Principal vilão inflacionário do período foi o feijão, que registrou altas expressivas em todas as regiões monitoradas
O bolso do trabalhador brasileiro enfrenta um abismo cada vez maior entre o ganho real e o custo de vida indispensável. De acordo com o mais recente levantamento nacional divulgado pelo Departamento Intersindical de Estatística e Estudos Socioeconômicos (Dieese), o salário mínimo necessário para sustentar uma família de quatro pessoas no Brasil deveria ser de R$ 8.110,92.
O montante representa exatamente cinco vezes o piso oficial de R$ 1.621,00 estipulado pelo governo federal para este ano. A estimativa apresentou uma alta em relação ao mês anterior (quando o ideal calculado era de R$ 7.999,44), impulsionada principalmente pelo encarecimento generalizado dos alimentos em quase todas as capitais do País.
O cálculo do Dieese não é aleatório. Ele toma como base o Artigo 7º da Constituição Federal de 1988, que determina que o salário mínimo deve ser suficiente para suprir as despesas com moradia, alimentação, educação, saúde, transporte, vestuário, higiene, lazer e previdência social. Na prática corrente, contudo, o valor vigente mal consegue garantir o primeiro item da lista.
Após o desconto obrigatório de 7,5% da contribuição previdenciária (INSS), o trabalhador que recebe o piso nacional compromete, em média, 52,02% do seu salário líquido apenas para comprar a cesta básica. O Dieese utiliza o valor da cesta básica mais cara do país para balizar o cálculo nacional. A liderança de custo de vida ficou com a cidade de São Paulo, onde o conjunto de alimentos essenciais atingiu a marca de R$ 965,47.

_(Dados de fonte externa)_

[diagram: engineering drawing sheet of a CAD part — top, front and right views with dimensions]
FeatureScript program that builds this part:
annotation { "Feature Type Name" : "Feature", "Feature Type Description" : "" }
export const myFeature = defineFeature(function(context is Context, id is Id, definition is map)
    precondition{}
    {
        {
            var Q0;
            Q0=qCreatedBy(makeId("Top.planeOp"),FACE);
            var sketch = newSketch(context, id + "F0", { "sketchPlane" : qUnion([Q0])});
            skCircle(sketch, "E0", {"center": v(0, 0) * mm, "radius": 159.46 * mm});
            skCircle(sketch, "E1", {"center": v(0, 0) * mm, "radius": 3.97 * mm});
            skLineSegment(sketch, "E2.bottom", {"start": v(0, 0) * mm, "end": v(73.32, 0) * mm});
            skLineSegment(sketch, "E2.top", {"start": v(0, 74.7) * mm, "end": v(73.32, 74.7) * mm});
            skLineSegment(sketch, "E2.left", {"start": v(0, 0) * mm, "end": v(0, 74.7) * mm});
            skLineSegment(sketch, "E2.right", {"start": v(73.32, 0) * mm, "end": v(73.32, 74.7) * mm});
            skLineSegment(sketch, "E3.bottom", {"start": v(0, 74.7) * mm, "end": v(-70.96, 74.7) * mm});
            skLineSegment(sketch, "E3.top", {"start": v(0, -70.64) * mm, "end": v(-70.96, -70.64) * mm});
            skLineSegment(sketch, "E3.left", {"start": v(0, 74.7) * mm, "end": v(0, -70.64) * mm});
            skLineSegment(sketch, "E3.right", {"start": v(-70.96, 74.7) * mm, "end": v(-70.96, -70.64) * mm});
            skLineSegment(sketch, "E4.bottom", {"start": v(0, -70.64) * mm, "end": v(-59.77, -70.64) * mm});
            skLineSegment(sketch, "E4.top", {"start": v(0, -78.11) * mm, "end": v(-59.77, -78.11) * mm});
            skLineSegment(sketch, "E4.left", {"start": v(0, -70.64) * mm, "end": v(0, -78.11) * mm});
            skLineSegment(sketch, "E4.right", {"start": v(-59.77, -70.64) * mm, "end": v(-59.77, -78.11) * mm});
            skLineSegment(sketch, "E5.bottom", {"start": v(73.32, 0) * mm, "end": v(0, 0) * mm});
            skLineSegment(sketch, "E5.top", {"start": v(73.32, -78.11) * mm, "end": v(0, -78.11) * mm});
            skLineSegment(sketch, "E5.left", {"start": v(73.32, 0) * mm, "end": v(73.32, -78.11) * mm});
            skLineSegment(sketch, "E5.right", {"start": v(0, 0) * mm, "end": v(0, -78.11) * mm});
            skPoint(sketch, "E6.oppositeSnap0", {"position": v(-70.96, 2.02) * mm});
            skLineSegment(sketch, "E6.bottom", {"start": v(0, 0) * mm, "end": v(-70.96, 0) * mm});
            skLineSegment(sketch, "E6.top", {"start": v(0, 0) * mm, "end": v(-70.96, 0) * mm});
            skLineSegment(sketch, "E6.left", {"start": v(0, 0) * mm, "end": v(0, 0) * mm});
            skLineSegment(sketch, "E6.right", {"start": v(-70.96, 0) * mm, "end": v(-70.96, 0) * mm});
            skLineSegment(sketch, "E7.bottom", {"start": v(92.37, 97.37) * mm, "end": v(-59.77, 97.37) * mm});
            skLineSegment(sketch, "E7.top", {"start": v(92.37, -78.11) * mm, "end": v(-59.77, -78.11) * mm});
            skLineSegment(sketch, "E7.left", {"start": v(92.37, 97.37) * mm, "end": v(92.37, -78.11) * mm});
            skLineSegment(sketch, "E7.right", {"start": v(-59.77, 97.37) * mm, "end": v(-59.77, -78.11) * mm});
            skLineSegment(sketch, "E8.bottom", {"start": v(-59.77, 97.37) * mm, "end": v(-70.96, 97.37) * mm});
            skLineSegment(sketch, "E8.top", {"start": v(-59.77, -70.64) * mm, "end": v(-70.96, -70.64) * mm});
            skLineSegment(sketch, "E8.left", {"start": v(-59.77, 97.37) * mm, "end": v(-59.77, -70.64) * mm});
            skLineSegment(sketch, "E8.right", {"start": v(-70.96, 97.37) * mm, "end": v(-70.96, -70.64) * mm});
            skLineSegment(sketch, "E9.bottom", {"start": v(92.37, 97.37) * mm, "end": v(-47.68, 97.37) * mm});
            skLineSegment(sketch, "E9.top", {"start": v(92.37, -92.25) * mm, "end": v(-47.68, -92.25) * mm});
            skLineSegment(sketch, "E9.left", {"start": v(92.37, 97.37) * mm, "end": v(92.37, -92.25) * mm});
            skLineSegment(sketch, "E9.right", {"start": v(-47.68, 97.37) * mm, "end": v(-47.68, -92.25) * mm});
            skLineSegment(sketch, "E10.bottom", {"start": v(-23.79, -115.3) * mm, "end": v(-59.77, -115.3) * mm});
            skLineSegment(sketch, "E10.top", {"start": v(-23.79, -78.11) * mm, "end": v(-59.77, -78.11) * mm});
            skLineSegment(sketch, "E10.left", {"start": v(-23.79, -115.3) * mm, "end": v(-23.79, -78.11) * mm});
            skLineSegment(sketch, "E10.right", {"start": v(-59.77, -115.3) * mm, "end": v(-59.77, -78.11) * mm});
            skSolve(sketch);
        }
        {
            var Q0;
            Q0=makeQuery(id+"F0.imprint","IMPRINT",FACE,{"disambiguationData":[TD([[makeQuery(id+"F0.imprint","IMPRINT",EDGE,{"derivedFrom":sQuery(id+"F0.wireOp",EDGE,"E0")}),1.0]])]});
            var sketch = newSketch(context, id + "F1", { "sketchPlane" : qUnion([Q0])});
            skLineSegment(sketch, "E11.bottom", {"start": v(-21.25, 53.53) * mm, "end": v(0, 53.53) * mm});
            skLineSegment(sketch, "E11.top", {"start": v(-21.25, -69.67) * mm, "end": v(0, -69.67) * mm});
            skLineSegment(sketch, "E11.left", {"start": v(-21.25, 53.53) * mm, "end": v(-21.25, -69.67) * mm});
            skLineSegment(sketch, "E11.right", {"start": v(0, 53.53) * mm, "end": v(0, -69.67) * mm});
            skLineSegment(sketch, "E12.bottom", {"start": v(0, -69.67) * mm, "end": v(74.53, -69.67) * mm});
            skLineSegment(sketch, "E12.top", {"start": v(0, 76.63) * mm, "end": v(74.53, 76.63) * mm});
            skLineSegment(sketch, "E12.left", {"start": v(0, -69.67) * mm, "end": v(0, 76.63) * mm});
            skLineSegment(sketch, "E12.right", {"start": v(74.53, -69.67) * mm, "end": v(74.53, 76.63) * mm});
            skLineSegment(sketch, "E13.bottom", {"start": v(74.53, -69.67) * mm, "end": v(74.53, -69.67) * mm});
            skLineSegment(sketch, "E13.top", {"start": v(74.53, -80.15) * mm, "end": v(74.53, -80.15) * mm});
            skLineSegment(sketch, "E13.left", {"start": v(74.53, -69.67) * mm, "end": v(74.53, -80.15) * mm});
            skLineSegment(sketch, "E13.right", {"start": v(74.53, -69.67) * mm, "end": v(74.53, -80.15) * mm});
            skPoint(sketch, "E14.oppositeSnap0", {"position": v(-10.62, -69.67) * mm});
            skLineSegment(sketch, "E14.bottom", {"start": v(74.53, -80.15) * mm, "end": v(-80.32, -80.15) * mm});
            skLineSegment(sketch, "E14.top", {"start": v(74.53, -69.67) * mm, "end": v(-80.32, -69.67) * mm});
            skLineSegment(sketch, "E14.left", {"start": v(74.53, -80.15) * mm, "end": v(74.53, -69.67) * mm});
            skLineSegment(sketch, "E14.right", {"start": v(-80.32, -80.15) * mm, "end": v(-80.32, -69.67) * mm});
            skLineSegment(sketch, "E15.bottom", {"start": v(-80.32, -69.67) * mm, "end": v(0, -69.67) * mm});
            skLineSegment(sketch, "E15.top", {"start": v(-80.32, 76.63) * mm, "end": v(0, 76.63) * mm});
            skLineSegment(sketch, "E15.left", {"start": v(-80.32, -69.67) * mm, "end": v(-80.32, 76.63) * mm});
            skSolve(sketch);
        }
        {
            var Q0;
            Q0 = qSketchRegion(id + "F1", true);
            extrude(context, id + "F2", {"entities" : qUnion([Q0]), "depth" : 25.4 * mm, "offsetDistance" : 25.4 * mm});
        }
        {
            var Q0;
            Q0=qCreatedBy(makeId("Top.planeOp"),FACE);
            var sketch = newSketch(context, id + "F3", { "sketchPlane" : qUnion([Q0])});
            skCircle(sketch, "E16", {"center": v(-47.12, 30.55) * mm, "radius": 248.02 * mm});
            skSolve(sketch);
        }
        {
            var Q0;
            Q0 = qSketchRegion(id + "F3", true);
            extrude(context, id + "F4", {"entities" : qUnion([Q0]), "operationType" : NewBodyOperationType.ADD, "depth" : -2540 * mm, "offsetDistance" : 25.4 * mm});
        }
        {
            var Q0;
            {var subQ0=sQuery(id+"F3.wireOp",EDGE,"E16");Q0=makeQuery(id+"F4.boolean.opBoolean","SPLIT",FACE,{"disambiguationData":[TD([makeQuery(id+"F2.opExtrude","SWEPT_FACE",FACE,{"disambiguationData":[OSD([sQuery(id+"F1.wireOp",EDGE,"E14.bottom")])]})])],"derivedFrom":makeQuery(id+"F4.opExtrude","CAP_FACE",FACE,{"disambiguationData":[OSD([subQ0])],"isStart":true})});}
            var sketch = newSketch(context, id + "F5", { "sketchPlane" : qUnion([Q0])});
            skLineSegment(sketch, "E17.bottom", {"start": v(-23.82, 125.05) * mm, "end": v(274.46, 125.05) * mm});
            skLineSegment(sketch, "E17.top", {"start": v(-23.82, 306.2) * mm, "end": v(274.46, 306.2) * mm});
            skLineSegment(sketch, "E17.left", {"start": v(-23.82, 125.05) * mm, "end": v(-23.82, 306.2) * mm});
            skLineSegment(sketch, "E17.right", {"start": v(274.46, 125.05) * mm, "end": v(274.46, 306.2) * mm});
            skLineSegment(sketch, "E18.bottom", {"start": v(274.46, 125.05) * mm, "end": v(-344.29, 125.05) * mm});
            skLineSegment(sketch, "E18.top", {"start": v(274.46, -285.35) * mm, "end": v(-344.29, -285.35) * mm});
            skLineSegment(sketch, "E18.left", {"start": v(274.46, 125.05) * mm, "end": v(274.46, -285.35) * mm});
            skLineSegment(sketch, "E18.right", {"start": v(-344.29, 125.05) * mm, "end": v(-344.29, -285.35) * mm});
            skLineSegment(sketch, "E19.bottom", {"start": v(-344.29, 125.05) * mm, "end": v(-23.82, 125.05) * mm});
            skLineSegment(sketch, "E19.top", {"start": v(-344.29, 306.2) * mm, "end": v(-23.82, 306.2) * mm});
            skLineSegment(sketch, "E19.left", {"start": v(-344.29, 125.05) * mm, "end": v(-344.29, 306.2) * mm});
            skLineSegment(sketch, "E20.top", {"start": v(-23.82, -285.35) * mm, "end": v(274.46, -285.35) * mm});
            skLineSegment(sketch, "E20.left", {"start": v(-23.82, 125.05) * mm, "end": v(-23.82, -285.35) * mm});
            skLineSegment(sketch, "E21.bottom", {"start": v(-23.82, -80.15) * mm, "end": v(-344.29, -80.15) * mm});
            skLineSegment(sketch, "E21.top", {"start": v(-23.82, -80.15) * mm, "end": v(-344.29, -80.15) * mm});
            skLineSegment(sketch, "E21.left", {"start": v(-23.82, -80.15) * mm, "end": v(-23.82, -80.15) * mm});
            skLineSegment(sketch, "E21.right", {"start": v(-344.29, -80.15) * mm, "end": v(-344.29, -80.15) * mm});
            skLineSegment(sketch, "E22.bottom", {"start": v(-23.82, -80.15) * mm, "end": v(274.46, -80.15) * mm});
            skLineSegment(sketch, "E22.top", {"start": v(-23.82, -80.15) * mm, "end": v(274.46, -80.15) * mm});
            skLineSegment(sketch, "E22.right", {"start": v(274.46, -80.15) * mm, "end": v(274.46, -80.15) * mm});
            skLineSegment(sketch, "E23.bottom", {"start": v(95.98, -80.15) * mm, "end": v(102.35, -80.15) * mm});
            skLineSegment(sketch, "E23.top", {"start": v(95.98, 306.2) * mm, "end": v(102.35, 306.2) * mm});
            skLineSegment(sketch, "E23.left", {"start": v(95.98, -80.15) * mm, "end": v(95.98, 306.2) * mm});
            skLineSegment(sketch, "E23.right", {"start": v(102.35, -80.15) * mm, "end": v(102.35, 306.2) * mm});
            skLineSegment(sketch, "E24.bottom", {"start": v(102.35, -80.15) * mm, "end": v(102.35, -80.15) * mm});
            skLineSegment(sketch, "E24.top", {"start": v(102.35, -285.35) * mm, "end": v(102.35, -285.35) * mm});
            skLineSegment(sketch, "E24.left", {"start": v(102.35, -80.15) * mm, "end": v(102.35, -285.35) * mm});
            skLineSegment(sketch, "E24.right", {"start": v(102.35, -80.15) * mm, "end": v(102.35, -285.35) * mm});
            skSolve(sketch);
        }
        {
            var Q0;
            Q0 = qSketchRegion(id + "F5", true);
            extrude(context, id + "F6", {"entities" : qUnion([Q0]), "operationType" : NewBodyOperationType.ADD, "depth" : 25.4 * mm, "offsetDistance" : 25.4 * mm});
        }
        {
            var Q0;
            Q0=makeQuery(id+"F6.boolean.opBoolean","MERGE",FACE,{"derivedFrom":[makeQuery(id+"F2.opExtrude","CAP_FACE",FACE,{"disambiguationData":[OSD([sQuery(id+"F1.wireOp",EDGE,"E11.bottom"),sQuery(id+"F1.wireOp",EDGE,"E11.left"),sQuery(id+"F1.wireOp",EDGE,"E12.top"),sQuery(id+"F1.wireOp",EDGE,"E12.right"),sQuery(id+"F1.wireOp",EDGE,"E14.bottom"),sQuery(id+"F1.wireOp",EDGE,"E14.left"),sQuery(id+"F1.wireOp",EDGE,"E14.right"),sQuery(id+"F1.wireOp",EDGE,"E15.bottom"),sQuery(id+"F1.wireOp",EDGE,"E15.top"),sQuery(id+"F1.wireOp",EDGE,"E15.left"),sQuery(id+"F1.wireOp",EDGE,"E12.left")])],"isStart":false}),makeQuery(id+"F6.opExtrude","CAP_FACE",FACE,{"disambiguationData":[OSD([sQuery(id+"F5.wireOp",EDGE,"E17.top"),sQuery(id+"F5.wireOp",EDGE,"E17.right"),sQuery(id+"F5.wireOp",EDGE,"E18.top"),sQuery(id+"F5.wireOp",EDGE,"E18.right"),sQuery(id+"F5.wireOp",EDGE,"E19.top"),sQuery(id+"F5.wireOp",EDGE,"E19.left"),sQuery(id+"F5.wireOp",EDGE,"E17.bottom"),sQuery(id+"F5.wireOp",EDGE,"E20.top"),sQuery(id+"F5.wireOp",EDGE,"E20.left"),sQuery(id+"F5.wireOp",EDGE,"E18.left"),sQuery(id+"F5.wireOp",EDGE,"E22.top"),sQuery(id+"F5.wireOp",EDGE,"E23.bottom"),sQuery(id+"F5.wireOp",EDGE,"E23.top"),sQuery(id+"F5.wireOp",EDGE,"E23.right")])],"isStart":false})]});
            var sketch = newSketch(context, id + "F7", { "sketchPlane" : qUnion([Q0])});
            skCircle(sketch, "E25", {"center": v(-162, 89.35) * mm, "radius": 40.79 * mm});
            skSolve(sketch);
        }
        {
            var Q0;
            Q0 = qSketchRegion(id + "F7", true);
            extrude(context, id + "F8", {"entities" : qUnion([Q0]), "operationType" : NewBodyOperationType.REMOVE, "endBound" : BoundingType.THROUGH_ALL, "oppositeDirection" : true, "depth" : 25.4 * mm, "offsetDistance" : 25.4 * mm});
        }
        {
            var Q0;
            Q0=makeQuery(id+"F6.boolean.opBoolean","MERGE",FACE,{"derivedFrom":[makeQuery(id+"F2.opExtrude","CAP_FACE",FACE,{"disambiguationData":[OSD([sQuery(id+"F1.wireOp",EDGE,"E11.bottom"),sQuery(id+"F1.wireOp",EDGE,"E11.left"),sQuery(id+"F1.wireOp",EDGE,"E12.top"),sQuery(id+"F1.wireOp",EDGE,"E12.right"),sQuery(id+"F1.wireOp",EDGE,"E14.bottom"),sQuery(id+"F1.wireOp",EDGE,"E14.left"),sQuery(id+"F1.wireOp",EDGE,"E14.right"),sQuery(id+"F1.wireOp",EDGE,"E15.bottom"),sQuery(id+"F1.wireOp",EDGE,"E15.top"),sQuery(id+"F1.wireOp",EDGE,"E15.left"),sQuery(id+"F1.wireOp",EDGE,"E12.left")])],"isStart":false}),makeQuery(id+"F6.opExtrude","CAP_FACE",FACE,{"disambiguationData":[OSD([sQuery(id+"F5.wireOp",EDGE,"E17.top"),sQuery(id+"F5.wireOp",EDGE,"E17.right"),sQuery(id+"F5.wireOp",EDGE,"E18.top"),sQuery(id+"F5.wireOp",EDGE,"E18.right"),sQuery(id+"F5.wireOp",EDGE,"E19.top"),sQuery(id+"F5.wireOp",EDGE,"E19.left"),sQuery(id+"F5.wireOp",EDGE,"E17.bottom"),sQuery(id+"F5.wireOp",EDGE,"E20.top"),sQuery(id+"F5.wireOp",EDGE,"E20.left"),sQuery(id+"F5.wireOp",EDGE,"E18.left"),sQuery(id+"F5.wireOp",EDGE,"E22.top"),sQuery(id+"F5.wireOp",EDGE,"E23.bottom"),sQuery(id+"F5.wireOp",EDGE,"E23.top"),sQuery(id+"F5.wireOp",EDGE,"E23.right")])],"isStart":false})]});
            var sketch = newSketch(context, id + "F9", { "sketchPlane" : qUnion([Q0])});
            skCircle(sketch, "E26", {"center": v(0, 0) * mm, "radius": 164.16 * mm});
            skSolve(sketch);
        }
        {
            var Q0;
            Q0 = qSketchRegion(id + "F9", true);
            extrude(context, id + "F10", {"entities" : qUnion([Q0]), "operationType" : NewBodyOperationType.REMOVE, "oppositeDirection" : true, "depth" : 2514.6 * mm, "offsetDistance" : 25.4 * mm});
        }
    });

Na capital paulista, um trabalhador precisa dedicar 131 horas e 2 minutos de sua jornada mensal de trabalho exclusivamente para pagar a comida. Por outro lado, a cidade de Aracaju registrou a cesta básica mais barata do período. Mesmo na capital sergipana, o esforço exigido do trabalhador atinge 85 horas e 34 minutos de suor no mês apenas para garantir a subsistência alimentar básica.
O principal vilão inflacionário do período foi o feijão, que registrou altas expressivas em todas as regiões monitoradas. O relatório do Departamento Intersindical de Estatística e Estudos Socioeconômicos reforça o debate nacional sobre a perda do poder de compra e expõe os limites da atual política de valorização do salário mínimo, que embora preveja reajustes anuais acima da inflação, ainda caminha muito longe de cobrir o custo real de vida das famílias brasileiras.